Pet-rearing cost tough for some families

By Frankie Webb

An 82-year-old Horowhenua tradition is under threat because of the high cost of rearing livestock.

The Boys and Girls Agricultural Club has been a highlight on the Horowhenua school calendar since 1930 but the recession put it in jeopardy.

"The cost of rearing an animal is making it difficult for some families," Horowhenua Club secretary Carol Christensen says. "It is costly to have a lamb if it is fed well and may cost about $100 in milk powder."

A common rule is to feed 10 per cent of body weight, so a 10kg lamb needs 250ml four times a day.

Christensen has noticed that it's less of an issue for some calf rearers. "Most come from dairy farms, which means they have free milk."

Judges noticed a difference at last year's club finals. Apart from condition and presentation, they judge leading, following and coming to call.

"Judges noticed the lambs were not as friendly as in the past," Christensen says. "It can be the result of early weaning," "The more feeds the more time the children spend with them, usually resulting in more responsive animals.

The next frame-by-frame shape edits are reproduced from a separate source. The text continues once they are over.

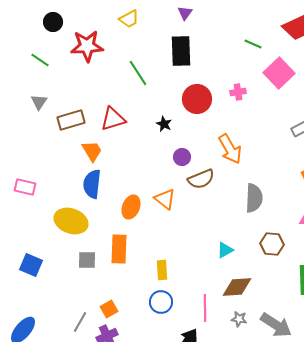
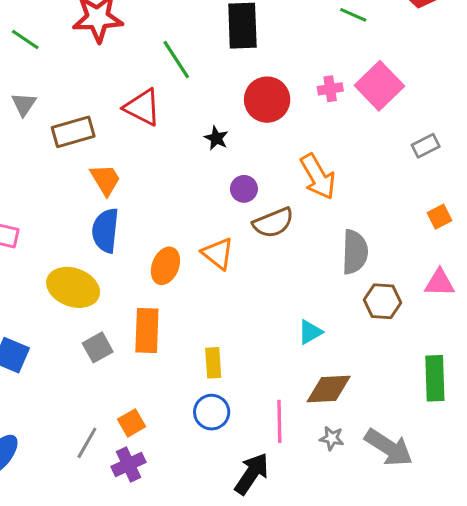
pink square: (279, 73) -> (379, 86), moved
red triangle: (113, 119) -> (142, 107), moved, turned 44
brown hexagon: (272, 244) -> (383, 301), moved
gray square: (87, 260) -> (98, 347), turned -30

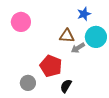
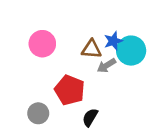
blue star: (84, 14) -> (113, 41), moved
pink circle: (21, 22) -> (42, 44), moved

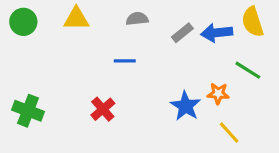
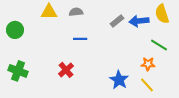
gray semicircle: (137, 19) -> (76, 12), moved
green circle: (23, 22) -> (15, 30), moved
orange star: (218, 94) -> (148, 64), moved
blue star: (186, 106) -> (119, 80), moved

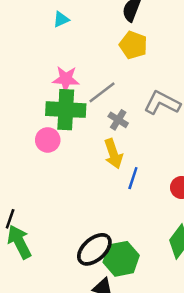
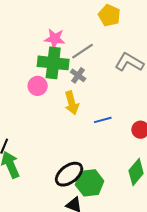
gray cross: (118, 120) -> (78, 75), moved
yellow arrow: (113, 154) -> (72, 103), moved
blue line: (133, 178) -> (103, 120), turned 54

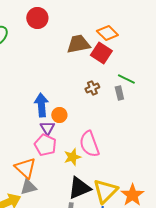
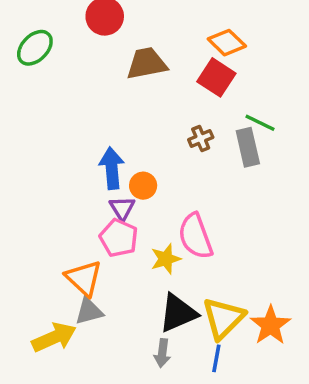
brown trapezoid: (78, 44) -> (147, 63), moved
gray rectangle: (119, 93) -> (248, 147), size x1.5

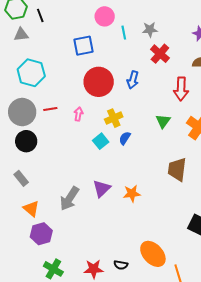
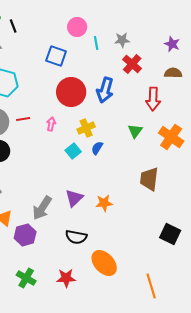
blue square: (84, 46) -> (56, 56), turned 30
blue arrow: (133, 80) -> (105, 90), size x1.4
purple hexagon: (41, 234) -> (25, 235), moved
orange ellipse: (153, 254) -> (104, 263), moved
black semicircle: (121, 265) -> (76, 237), moved, size x1.5

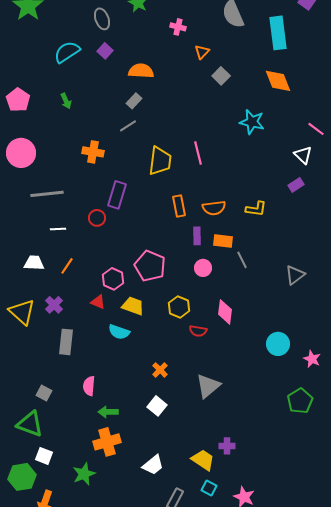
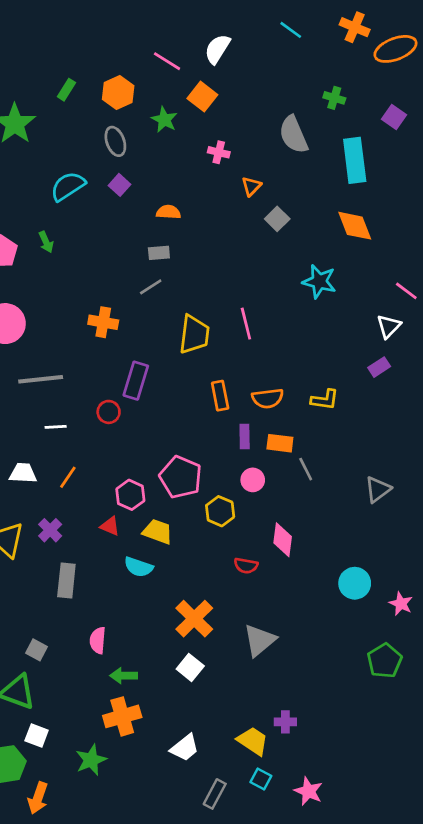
orange semicircle: (141, 71) -> (168, 212), size x0.7
green arrow: (66, 101) -> (46, 242), moved
gray rectangle: (134, 101) -> (159, 253), turned 42
white triangle: (303, 155) -> (389, 326), turned 30
yellow hexagon: (179, 307) -> (220, 511), moved
orange cross: (160, 370) -> (194, 619), size x1.8

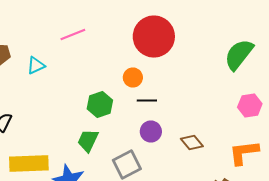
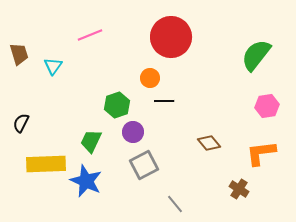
cyan triangle: (36, 66) -> (53, 66), turned -30
purple circle: (151, 132) -> (133, 132), moved
green trapezoid: (88, 140) -> (91, 141), moved

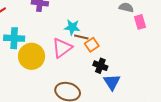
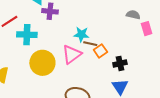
cyan cross: (14, 38) -> (27, 35), moved
black cross: (100, 66) -> (120, 63), moved, turned -32

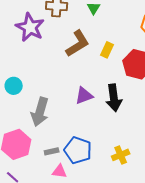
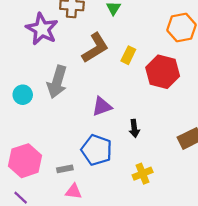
black arrow: (114, 98) -> (134, 128), moved, size x0.6
gray arrow: (40, 112) -> (57, 82), moved
blue pentagon: (78, 150) -> (97, 150), moved

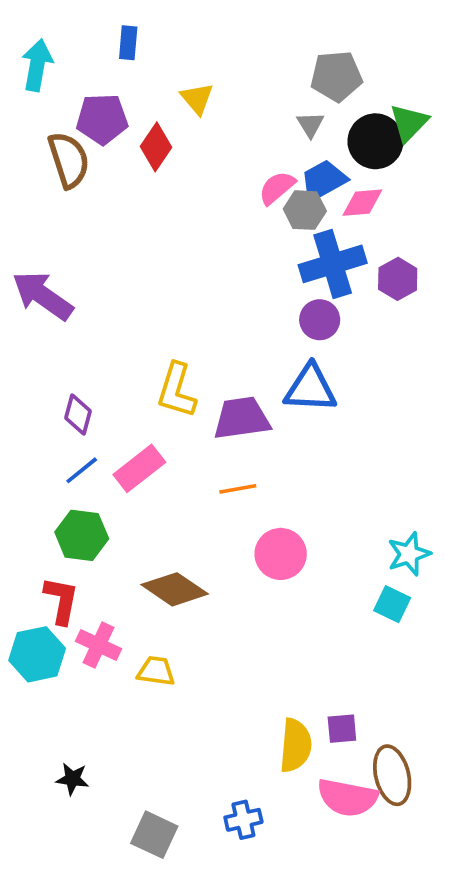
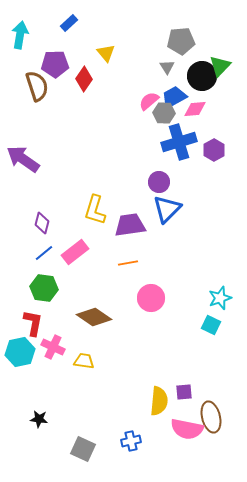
blue rectangle: (128, 43) -> (69, 23), turned 42
purple circle: (320, 320) -> (159, 182), moved
blue triangle: (310, 389) -> (167, 209), turned -48

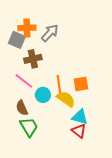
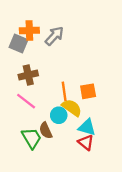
brown cross: (33, 59) -> (28, 75), moved
pink line: (24, 81) -> (26, 101), moved
cyan circle: (43, 95) -> (59, 115), moved
brown semicircle: (22, 108) -> (46, 130), moved

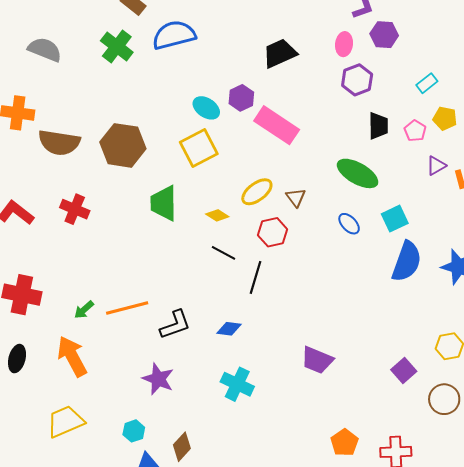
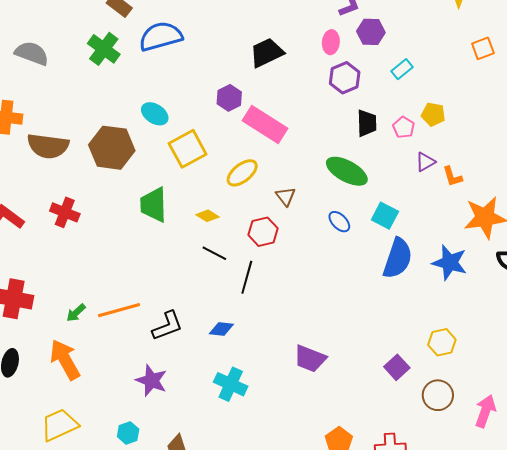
cyan rectangle: (427, 83) -> (402, 69), moved
cyan ellipse: (206, 108) -> (155, 114), moved
yellow ellipse: (257, 192) -> (242, 173), moved
cyan square: (395, 219) -> (385, 216), turned -36

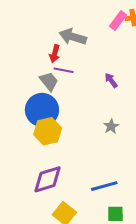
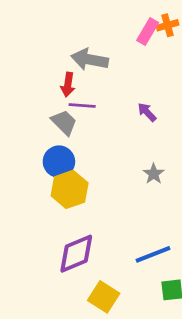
blue circle: (42, 110) -> (59, 162), size x0.7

We thought if no one was home at lunchtime to feed milk they could - after the lamb is 3 weeks old - leave lamb pellets."

Christensen says that they don't want children to replace a milk feed if they are home.

"If cost is a factor it may be a cheaper option, and even if they feed watered-down milk or even water near ag days it would keep that bond going."

To be eligible, lambs must not be born before July 15 and calves must be born between July 1 and August 31. Group finals are judged at Horowhenua AP&I; Showgrounds in November.

"That means they are fed for up to four months," Christensen says.

Levin Farmlands manager Sue Haglund hasn't noticed much of a drop in the number of people rearing calves and lambs this season but believes some are weaning earlier.

"If you have a lamb you're ideally looking at up to 15kg of milk powder, then you have lamb pellets as well," she says. The cost of 15kg of milk powder for lambs is in excess of $100 and pellets are about $15 a bag.

"Calves are usually weaned at about 60kg, when they're eating 2kg of meal a day," Haglund says. "You are probably looking at about $280 to rear a calf."

Dairy farmers usually return calves to the herd after the grand finals. Entries for this year's competitions are comparable with past years.

"Schools run their own days for initial judging of calves, lambs, kids and flower or vegetable gardens," Christensen says.

"This year we have around 300 entries, which is usual. "The club has sponsorship to cover the supply of ribbons, pennants and certificates for these events."

Children who successfully complete a number of projects over a few years receive a brass badge.

"The changing demographics in our region and the rising cost to raise these animals has at times threatened this long-running tradition, but year after year the wonderful children and parents who support them, keep entering," Christensen says.

"Children get so much out of having these pets, I hope the parents continue to support this."